Limitations and future directions

This study demonstrates that Filipina university students, despite being vulnerable to the psychological impact of the pandemic, have the capacity to attend to their wellbeing and mental health through practices of self-care. A limitation of this study is its focus on relatively healthy, upper-middle-class, able-bodied female university students who have not yet experienced a family member having COVID-19 at the time of the study. Assembling practices of care are also necessarily limited to one’s existing material and spatial resources within the home, and in this upper-middle-class sample of university students seemed to have access to numerous art-related resources and private spaces within and outside of their homes, which may be different for students from lower socio-economic statuses. As such, future research may adopt an intersectional frame to investigate the different configurations of caring for the self and wellbeing in more diverse contexts, such as among different genders (for example, among male or queer/gender-nonconforming participants) or among people from different socioeconomic statuses.

Conclusion

This paper has demonstrated the ways that combining narratives with the theoretical device of the assemblage can illuminate the ways that university students reinstitute self-care practices within the home during the pandemic. In particular, the relationalities of participants with a myriad of material and spatial arrangements through time facilitated participants’ relationalities and healing encounters with their own selves—their bodies, emotions, and past and future selves—and with the nonhuman others around them. Thus, the concept of “assemblage” shows that socio-material arrangements form organically, through living in particular spaces and through relationships with the objects around them; they are not something that arise in the participants’ minds and are subsequently imposed on reality. The invitation with thinking with assemblages, then, is to rethink the life-spaces where people’s actual self-care practices make are lived and enacted, grounded in their existing everyday realities of doing and being.

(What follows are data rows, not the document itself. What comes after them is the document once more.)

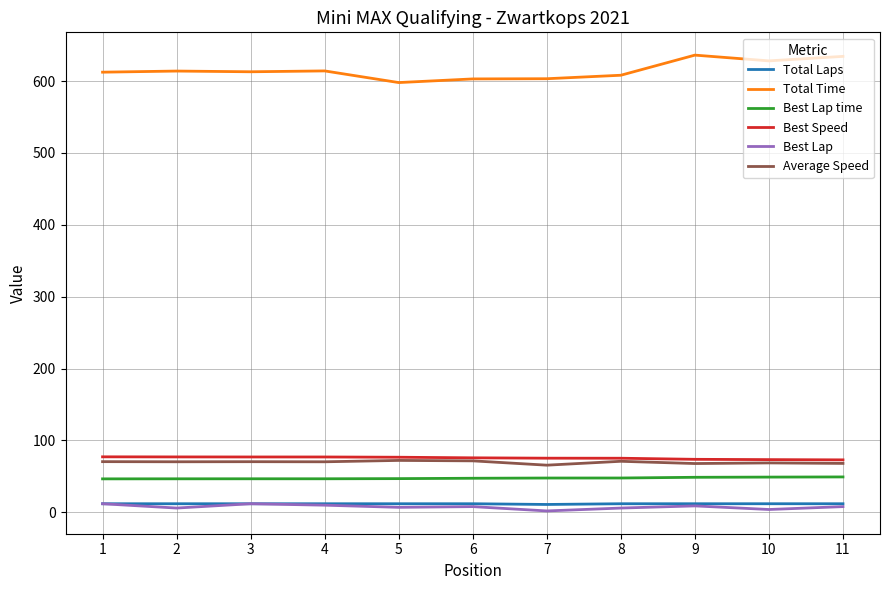

Count the number of categories in the chart.

11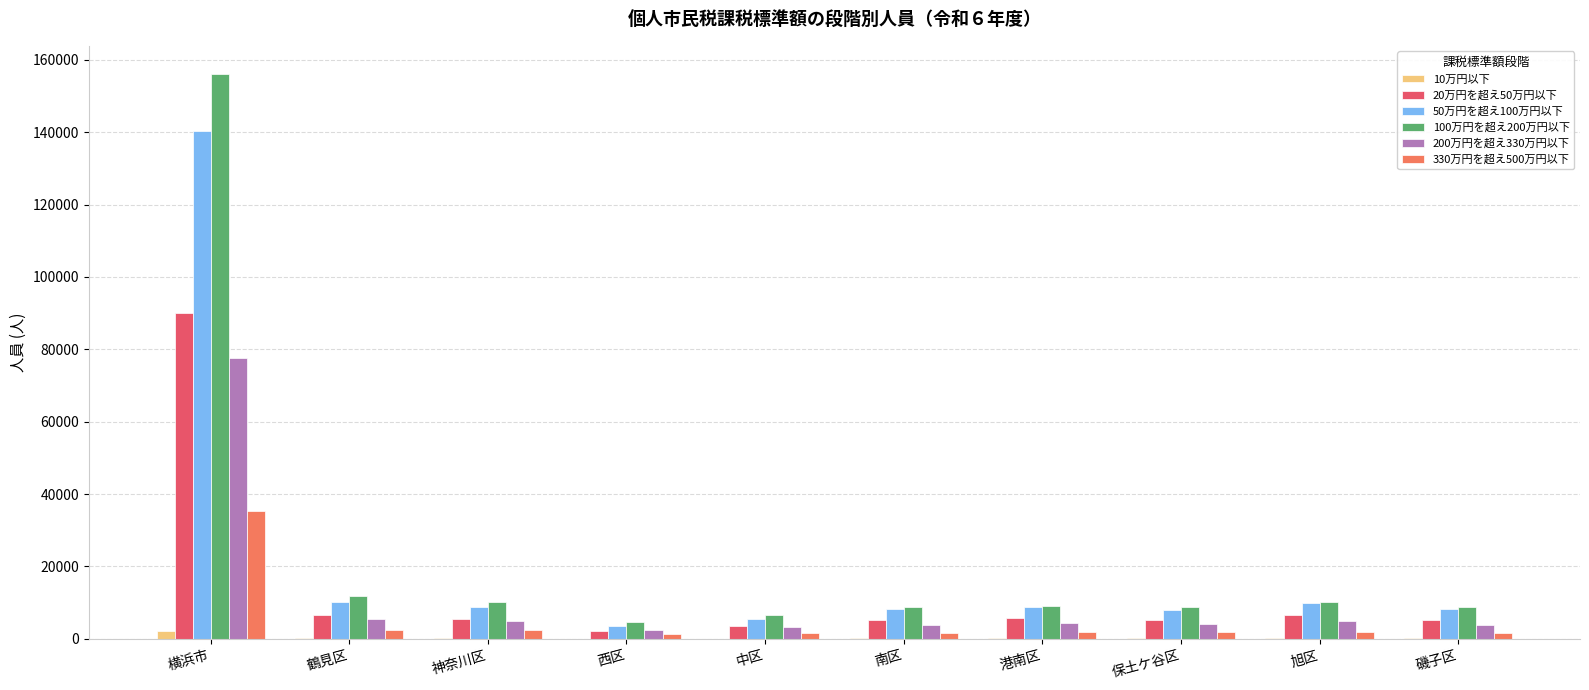

Is the value of 20万円を超え50万円以下 at 神奈川区 greater than the value of 100万円を超え200万円以下 at 旭区?

No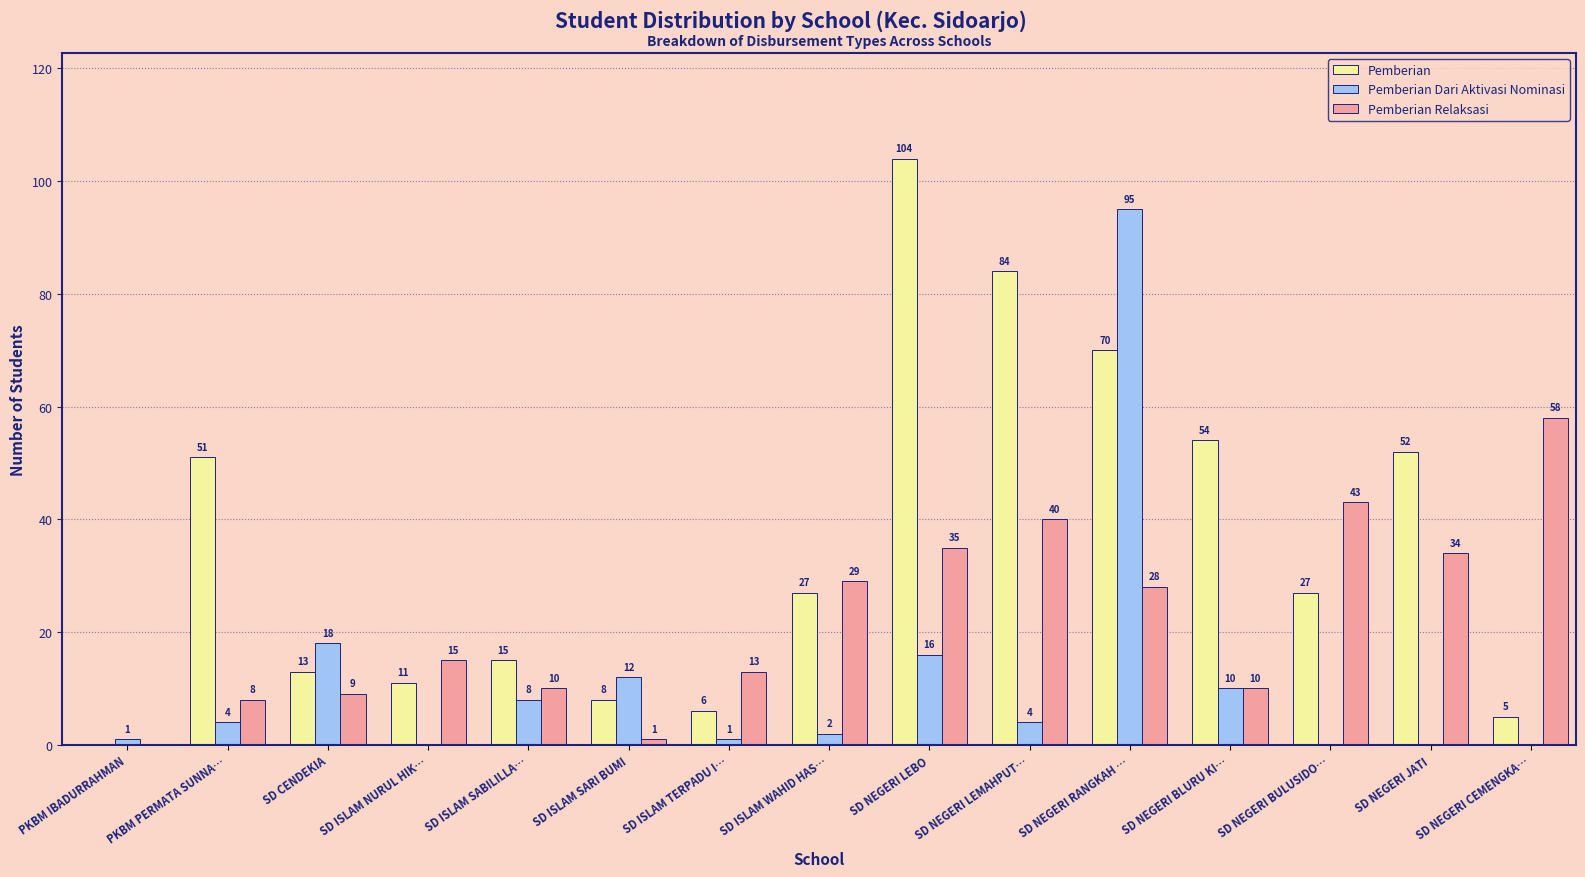

Which series has the largest total across all categories?

Pemberian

In conclusion, any intervention involving assemblage thinking is less about the imposition of a structured and instructional program of self-care, but rather more about cultivating a particular appreciation and sensibility towards the socio-material aspects of one’s everyday life. For example, with the transition to more hybrid forms of learning in a post-pandemic world, university counsellors and teachers may become more attentive to how these places of care form organically for students by asking what their sites of self-care are on- and off-campus and help enrich these spaces for the students. For example, perhaps one observes that students tend to congregate around the steps outside of the library to study together. University personnel can then include a nook for food and coffee for the students to address the need for sustenance while studying or provide a nook for donated bean bags or furniture to allow them to relax while having breaks. These examples demonstrate that assemblage thinking is about being attentive to existing everyday spaces and their uses, and about finding ways to re-assemble these spatial and material resources to enhance students’ mental health.

Acknowledgments

I would like to thank my participants for generously sharing their experiences with me, and Dr. Nico Canoy, my adviser and mentor, for his guidance and invaluable inputs on this paper.

Disclosure statement

No potential conflict of interest was reported by the author(s).

Additional information

Funding

This work was supported by the Rizal Library Open Access Journal Publication Grant from the Rizal Library of the Ateneo de Manila University.

Notes on contributors

Gilana Kim T. Roxas

Gilana Kim T. Roxas is a lecturer at the Department of Psychology in Ateneo de Manila University and a practicing psychologist with the Fr. Jaime Bulatao Center for Psychological Services. Her research interests include embodiment and emplacement of psychological phenomena, mental health interventions, and qualitative and visual methods in psychology.